Let us look at top 10 recommendations for the first user in the test set.
pUBCF <- predict(modelUBCF, newdata = known[1], type = "topNList")
pHybrid <- predict(model_Hybrid, newdata = known[1], type = "topNList")$A100ZQDV7L8PVV
[1] 8871 4298 8747 9564 8868 2076 1181 9547 7390 9560$A100ZQDV7L8PVV
[1] 4298 8871 8747 8868 2076 9547 9560 1181 8643 9564Now as we see, the Hybrid model includes most of the items recommended by the UBCF model, but there are new items and the order is different.
Conclusion
• In this project we have build three different recommender system algorithms and compared the accuracy of all the three different models. Similar process can be employed to compare additional models or to adjust model parameters to find the most optimal model.

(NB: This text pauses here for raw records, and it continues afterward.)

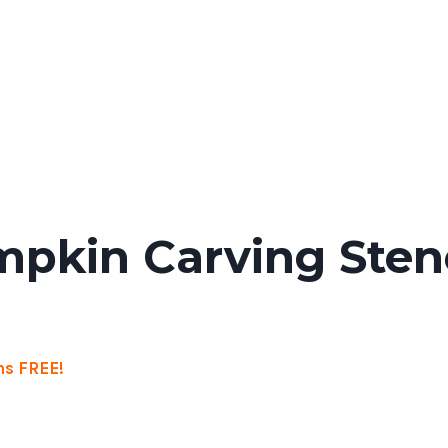
pkin Carving Stenc
s FREE!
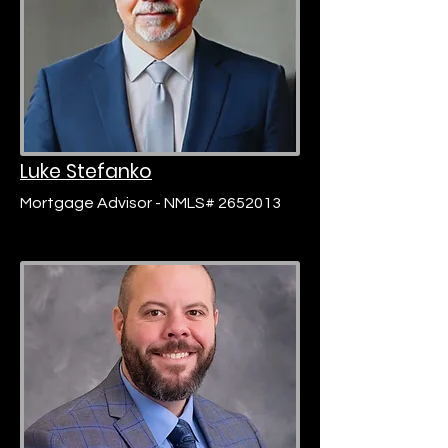
Luke Stefanko
Mortgage Advisor - NMLS# 2652013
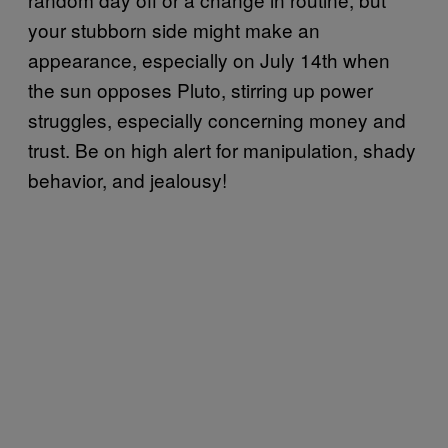
your stubborn side might make an
appearance, especially on July 14th when
the sun opposes Pluto, stirring up power
struggles, especially concerning money and
trust. Be on high alert for manipulation, shady
behavior, and jealousy!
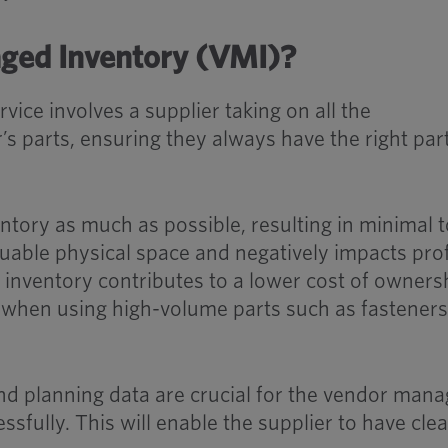
ged Inventory (VMI)?
ice involves a supplier taking on all the
r’s parts, ensuring they always have the right par
ntory as much as possible, resulting in minimal 
uable physical space and negatively impacts prof
inventory contributes to a lower cost of owners
eve when using high-volume parts such as fastener
d planning data are crucial for the vendor man
ssfully. This will enable the supplier to have clea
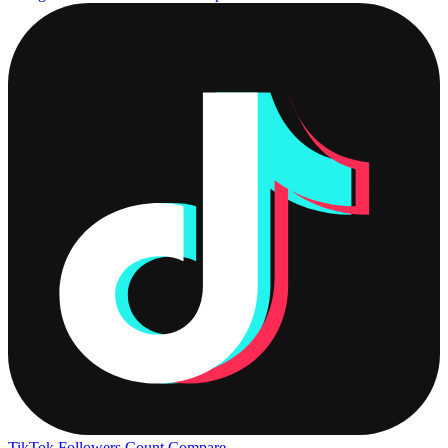
TikTok Followers Count
Compare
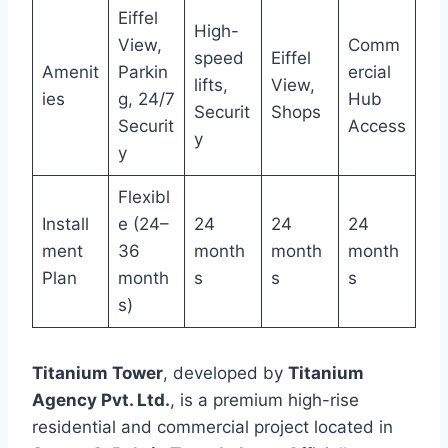
Eiffel
High-
View,
Comm
speed
Eiffel
Amenit
Parkin
ercial
lifts,
View,
ies
g, 24/7
Hub
Securit
Shops
Securit
Access
y
y
Flexibl
Install
e (24–
24
24
24
ment
36
month
month
month
Plan
month
s
s
s
s)
Titanium Tower
, developed by
Titanium
Agency Pvt. Ltd.
, is a premium high-rise
residential and commercial project located in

Additional experiments that could be performed
• One of the approaches in measuring success of diversification may be A/B testing. Users are randomly divided into two groups and each group is offered a slightly different experience. For instance, one group may get recommendations only from the UBCF model while the other group will get recommendations from the hybrid model.
• User experience is measured in some way. The least instrusive way is to monitor user interaction. In this example of Amazon products, a click on a recommendation suggested by the random element of the model will point to the fact that the hybrid model provides valuable recommendations.
• Of course, it is possible to track other metrics - products bought, time spent on product page, amount spent, etc. The basic idea is to see if the hybrid model provides meaningful improvement to the basic model.
• It is important to have objective measures when building and optimizing data science models. Evaluation of a model that returns highly relevant, but redundant recommendations should reflect that the model may score poorly in user experience.
• One of the approaches to measure diversity is described in Novelty and Diversity in Information Retrieval Evaluation. This or similar measurement should be incorporated in projects of this type.